Can you flimflam a ghost?
It's 1934. Former medium Dashiel Quicke travels the country debunking spiritualism and false mediums while struggling to stay ahead of his ex-business partner and lover who wants him back at any cost. During a demonstration at a college campus, Dashiel meets Hermann Goschalk, an Egyptologist who's convinced that he has a genuine haunted artifact on his hands. Certain there is a rational explanation for whatever is going on with Hermann's relics, Dashiel would rather skip town, but soon finds himself falling for Hermann. He agrees to take a look after all and learns that something is haunting Hermann's office indeed.
Faced with a real ghost Dashiel is terrified, but when the haunting takes a dangerous turn, he must use the tools of the shady trade he left behind to communicate with this otherworldly spirit before his past closes in.
For readers who enjoy A Marvellous Light by Freya Marske, The House in the Cerulean Sea by TJ Klune, and Malice by Heather Walter
Megaera C. Lorenz was born in Little Rock, AR in 1984, but spent most of her childhood on Guam. The daughter of a geologist and a mathematician, Megaera broke from the family's STEM tradition when she became obsessed with ancient Egypt as a child. She enrolled in college at the University of Guam at age 13 and eventually earned a Ph.D. in Egyptology from the University of Chicago. Over the years she has worked as a museum educator, an instructor of undergraduate and graduate-level Egyptology courses, a field archaeologist, and a professional tech writer and editor.
She has also been writing fiction and creating art for the sheer joy of it since early childhood. In addition to her love of Egyptology, Megaera is fascinated with early 20th-century American history and culture.
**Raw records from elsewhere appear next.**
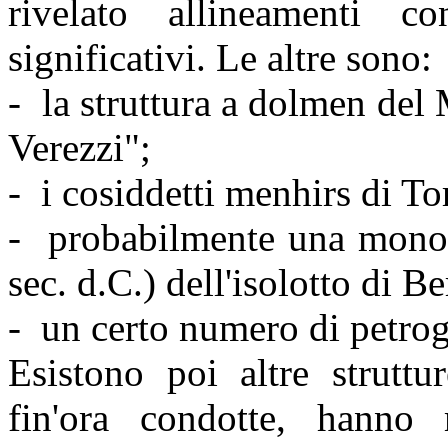
rivelato allineamenti c
significativi. Le altre sono:
- la struttura a dolmen del 
Verezzi";
- i cosiddetti menhirs di To
- probabilmente una monofo
sec. d.C.) dell'isolotto di B
- un certo numero di petrogl
Esistono poi altre struttu
fin'ora condotte, hanno 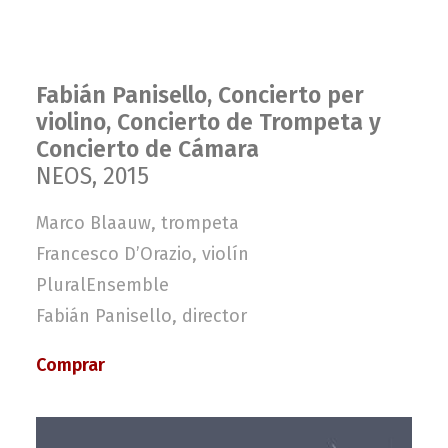
Fabián Panisello, Concierto per
violino, Concierto de Trompeta y
Concierto de Cámara
NEOS, 2015
Marco Blaauw, trompeta
Francesco D’Orazio, violín
PluralEnsemble
Fabián Panisello, director
Comprar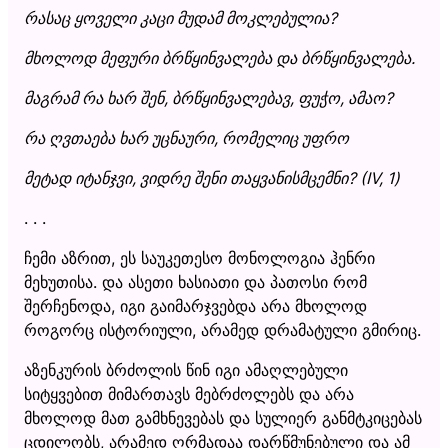
რასაც ყოველი კაცი მუდამ მოკლებულია?
მხოლოდ მეფური ბრწყინვალება და ბრწყინვალება.
მაგრამ რა ხარ შენ, ბრწყინვალებავ, ფუჭო, ამაო?
რა ღვთაება ხარ უცნაური, რომელიც უფრო
მეტად იტანჯვი, ვიდრე შენი თაყვანისმცემნი? (IV, 1)
. . .
ჩემი აზრით, ეს საუკეთესო მონოლოგია ჰენრი
მეხუთისა. და ასეთი ხასიათი და პათოსი რომ
შერჩენოდა, იგი გაიმარჯვებდა არა მხოლოდ
როგორც ისტორიული, არამედ დრამატული გმირიც.
აზენკურის ბრძოლის წინ იგი ამაღლებული
სიტყვებით მიმართავს მებრძოლებს და არა
მხოლოდ მათ გამხნევებას და სულიერ განმტკიცებას
ცდილობს, არამედ ღრმადაა დარწმუნებული და ამ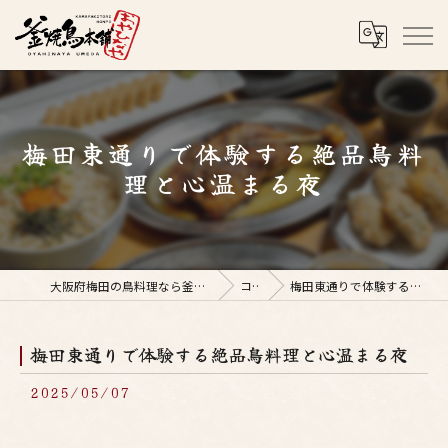
梅田東通りで体験する絶品鳥料
理と心温まる夜
大阪府梅田の鳥料理なら釜焼鳥本舗おやひなや 梅田店
コラム
梅田東通りで体験する絶品鳥料理と心温まる夜
梅田東通りで体験する絶品鳥料理と心温まる夜
2025/05/07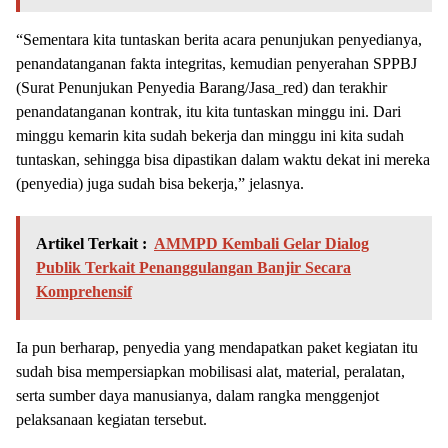
“Sementara kita tuntaskan berita acara penunjukan penyedianya,
penandatanganan fakta integritas, kemudian penyerahan SPPBJ
(Surat Penunjukan Penyedia Barang/Jasa_red) dan terakhir
penandatanganan kontrak, itu kita tuntaskan minggu ini. Dari
minggu kemarin kita sudah bekerja dan minggu ini kita sudah
tuntaskan, sehingga bisa dipastikan dalam waktu dekat ini mereka
(penyedia) juga sudah bisa bekerja,” jelasnya.
Artikel Terkait :
AMMPD Kembali Gelar Dialog
Publik Terkait Penanggulangan Banjir Secara
Komprehensif
Ia pun berharap, penyedia yang mendapatkan paket kegiatan itu
sudah bisa mempersiapkan mobilisasi alat, material, peralatan,
serta sumber daya manusianya, dalam rangka menggenjot
pelaksanaan kegiatan tersebut.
She's also a connoisseur of the strange and uncanny and is particularly interested in the history of the Spiritualist movement in America. These combined interests sparked the inspiration for her debut novel, The Shabti.
Megaera has lived in the Chicagoland area for nearly 20 years. She currently resides in St. Charles, IL. When she isn't writing, she enjoys spending time with her family, experimenting with digital art, studying Yiddish, and coming up with increasingly bizarre and arcane in-jokes with her friends.